Anyway, I was interested to find that Assumption Day was not declared official dogma until 1950 – "the moment appointed in the plan of divine providence for the solemn proclamation of this outstanding privilege of the Virgin Mary" (source: The Vatican's snazzy web site). They make no mention of how they came to choose this day, but it already happened to be a holiday – ferragosto – which has been observed since the time of Augustus, celebrating what else but fertility and harvestime. (Unclear to me why permanently connecting the holy mother and fertility seemed like a good idea.) I guess they got a lot of support letters.

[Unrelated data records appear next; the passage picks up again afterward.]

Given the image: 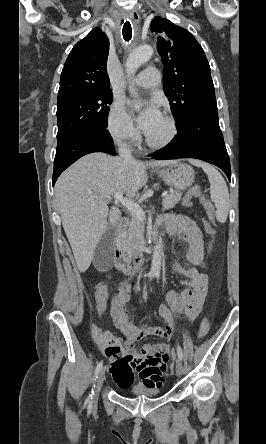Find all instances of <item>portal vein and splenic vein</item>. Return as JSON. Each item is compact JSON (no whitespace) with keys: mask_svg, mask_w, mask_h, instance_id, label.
<instances>
[{"mask_svg":"<svg viewBox=\"0 0 266 444\" xmlns=\"http://www.w3.org/2000/svg\"><path fill=\"white\" fill-rule=\"evenodd\" d=\"M167 195L166 192L162 193L161 197L164 198ZM114 199L116 202L121 203L124 205L133 215H135L138 218H145V213L142 210V208L131 201L130 199L123 196V192L119 191L114 194Z\"/></svg>","mask_w":266,"mask_h":444,"instance_id":"obj_1","label":"portal vein and splenic vein"}]
</instances>
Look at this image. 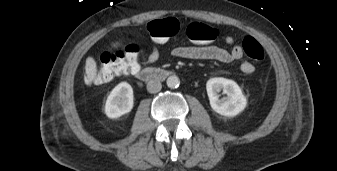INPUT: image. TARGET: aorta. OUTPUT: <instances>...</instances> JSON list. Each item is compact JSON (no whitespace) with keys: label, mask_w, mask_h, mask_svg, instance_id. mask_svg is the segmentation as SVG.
Returning <instances> with one entry per match:
<instances>
[{"label":"aorta","mask_w":337,"mask_h":171,"mask_svg":"<svg viewBox=\"0 0 337 171\" xmlns=\"http://www.w3.org/2000/svg\"><path fill=\"white\" fill-rule=\"evenodd\" d=\"M166 84L169 88L174 89L179 87L180 80L176 75L169 76L166 80Z\"/></svg>","instance_id":"aorta-1"}]
</instances>
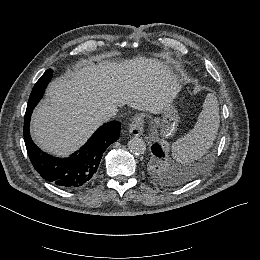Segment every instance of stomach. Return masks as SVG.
<instances>
[{
	"label": "stomach",
	"mask_w": 260,
	"mask_h": 260,
	"mask_svg": "<svg viewBox=\"0 0 260 260\" xmlns=\"http://www.w3.org/2000/svg\"><path fill=\"white\" fill-rule=\"evenodd\" d=\"M161 115L163 116V119H156L154 125L160 126L161 133L164 137L173 136L179 123V116L173 104L165 105Z\"/></svg>",
	"instance_id": "0dacf381"
}]
</instances>
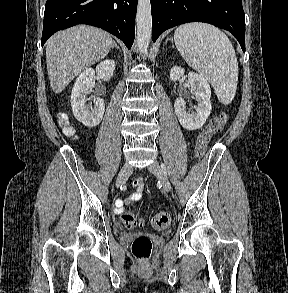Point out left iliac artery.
<instances>
[{
    "label": "left iliac artery",
    "mask_w": 288,
    "mask_h": 293,
    "mask_svg": "<svg viewBox=\"0 0 288 293\" xmlns=\"http://www.w3.org/2000/svg\"><path fill=\"white\" fill-rule=\"evenodd\" d=\"M162 168H163L164 174H166V169H165L164 164H162Z\"/></svg>",
    "instance_id": "44dca946"
}]
</instances>
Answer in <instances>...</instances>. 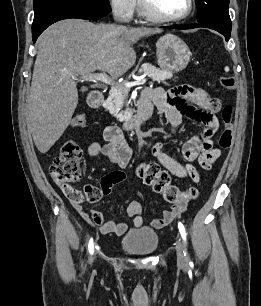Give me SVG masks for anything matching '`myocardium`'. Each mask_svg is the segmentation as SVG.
I'll use <instances>...</instances> for the list:
<instances>
[{
  "mask_svg": "<svg viewBox=\"0 0 261 306\" xmlns=\"http://www.w3.org/2000/svg\"><path fill=\"white\" fill-rule=\"evenodd\" d=\"M141 12L148 18L159 22H178L186 19L193 11L194 0H188V7L186 11L179 16H165L161 14L150 0H138Z\"/></svg>",
  "mask_w": 261,
  "mask_h": 306,
  "instance_id": "f54148a6",
  "label": "myocardium"
}]
</instances>
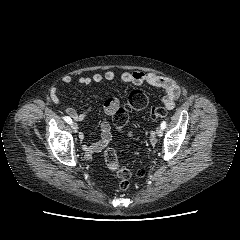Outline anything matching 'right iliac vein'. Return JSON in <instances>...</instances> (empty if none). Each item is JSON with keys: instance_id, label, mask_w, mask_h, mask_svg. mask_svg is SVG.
I'll return each mask as SVG.
<instances>
[{"instance_id": "right-iliac-vein-1", "label": "right iliac vein", "mask_w": 240, "mask_h": 240, "mask_svg": "<svg viewBox=\"0 0 240 240\" xmlns=\"http://www.w3.org/2000/svg\"><path fill=\"white\" fill-rule=\"evenodd\" d=\"M71 128H72V130L75 132V133H77L78 132V125L75 123V122H72L71 123Z\"/></svg>"}]
</instances>
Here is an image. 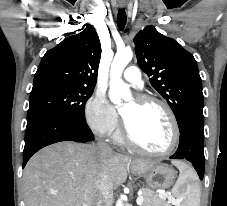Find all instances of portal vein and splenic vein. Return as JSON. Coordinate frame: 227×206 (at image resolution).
<instances>
[{"label": "portal vein and splenic vein", "instance_id": "portal-vein-and-splenic-vein-1", "mask_svg": "<svg viewBox=\"0 0 227 206\" xmlns=\"http://www.w3.org/2000/svg\"><path fill=\"white\" fill-rule=\"evenodd\" d=\"M160 197L162 198V199H165V198H167L168 197V199L172 202V203H178V201L177 200H175L174 198H172L170 195H168V194H166V193H161L160 194ZM143 197H142V192L141 191H139L138 192V197H137V200H136V203H137V205H142V203H143ZM83 206H88L87 204H83Z\"/></svg>", "mask_w": 227, "mask_h": 206}]
</instances>
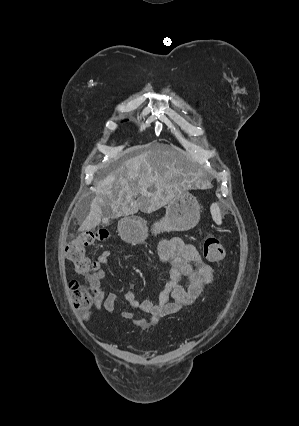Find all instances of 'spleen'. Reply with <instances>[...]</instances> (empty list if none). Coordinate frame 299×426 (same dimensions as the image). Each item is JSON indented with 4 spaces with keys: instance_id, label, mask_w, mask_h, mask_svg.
Here are the masks:
<instances>
[{
    "instance_id": "3e777b00",
    "label": "spleen",
    "mask_w": 299,
    "mask_h": 426,
    "mask_svg": "<svg viewBox=\"0 0 299 426\" xmlns=\"http://www.w3.org/2000/svg\"><path fill=\"white\" fill-rule=\"evenodd\" d=\"M210 212H211V215H212L214 222L217 225H221L222 224V215H221L219 205L217 203H213L210 206Z\"/></svg>"
}]
</instances>
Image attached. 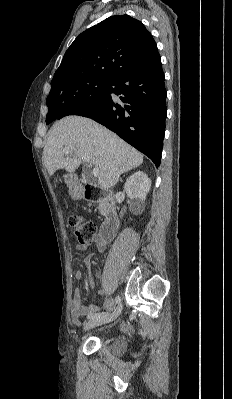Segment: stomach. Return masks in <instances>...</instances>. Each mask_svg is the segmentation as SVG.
I'll use <instances>...</instances> for the list:
<instances>
[{"mask_svg":"<svg viewBox=\"0 0 232 399\" xmlns=\"http://www.w3.org/2000/svg\"><path fill=\"white\" fill-rule=\"evenodd\" d=\"M64 182H65L67 188H69L70 192H72L73 196H75V198H82L81 192H78L76 186H74V184H73L74 174H65Z\"/></svg>","mask_w":232,"mask_h":399,"instance_id":"stomach-1","label":"stomach"}]
</instances>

We are celebrating this one in Swiss style, i.e., holing up in our apartment with the blinds closed. It's actually rainy and cold so even if there were a raucous festival in piazza, which there's not, I'm not sure if we'd be attending anyway. 

n.b. "It is forbidden to any man to change this, our declaration, pronouncement, and definition or, by rash attempt, to oppose and counter it. If any man should presume to make such an attempt, let him know that he will incur the wrath of Almighty God and of the Blessed Apostles Peter and Paul."  (Pope Pius XII)

Thursday, August 14, 2008

Lugano ghetto tour

In what turns out to be a nice tour of Lugano at night, the Metro Stars have produced a music video to accompany the scathing social commentary attempted in their local hit "Lugano Remix."  Unfortunately, the starving Ecuadorians were unavailable for participation.


Some of the more substantive lyrics: 
You will see locals that are too much the same, too rich [while] scattered Ecuadorians are walking around without food. You will see the porn palaces in Paradiso, the tags, the rap....  
This city is a ghost city, suffers from asthma, has the anxiety of people who share the same plasma. Lugano is expert at judging others.
You will see tie-wearing employees throw a whole paycheck away on two grams of joy, this city's like a Trojan horse. 
We take you to the places the tourists don't go. Come take a walk with us. Welcome to the city where we are, tonight we destroy Lugano.

Wednesday, August 13, 2008

graffiti (noun): plural of graffito, diminutive of graffio (It. scratching, scribble); origin: anthropological, for ancient wall inscriptions found in the ruins of Pompeii (1851)

city art in Lugano

Tuesday, August 12, 2008

Andermatt

Hey, this is what a glacier looks like!

Monday, August 11, 2008

Give me a break, eh?

Before I lose any more readers and/or friends, I shall break my silence. I was more "away" than away: just taking a week off to do some work and hosting. Still "here," just not exactly right here. Taking a technology break.  Ignoring my email. Keeping my computer off. Leaving my cell phone uncharged. In short, pretending to be a hardcore neo-luddite. Social networking is my Russia: enemy or overlord, nothing in-between. 

This reminds me of an ongoing discussion that my significant other and I have going, which involves brainstorming various answers to the question "What's your Canada?" (For Americans, nothing is more delightful than playfully mocking our dear northern neighbor. At least in my case, this is because I am secretly jealous of its progressive ways, the very same progressive ways which make Canadians smug and, to be honest, somewhat annoying at times.) This began when we realized that Switzerland is, in so many ways, Italy's Canada. Switzerland is Canada enough for many countries, actually. Indiana's Canada? Michigan, no doubt. George W. Bush's Canada? Tony Blair. The pancake's Canada? The crepe. You see? Everyone has a Canada. Even Canada has a Canada (Greenland). So, who is your Canada? 

I hope that I have distracted you from the fact that I have put no content into this blogpost and diverted you from your latent resentment about my technology vacation. Hey, just because you're at work and looking for something to read doesn't mean I have to sell my soul to the technology monster. Go join Facebook or something.

Friday, August 1, 2008

Le marché d'Arles

Today is a holiday here in CH, so here is a lazy posting from last week's vacation. I usually find other people's market pictures to be rather annoying so I vacillated a good deal about putting this up. But lavender is pretty. And so French. Just one can't hurt.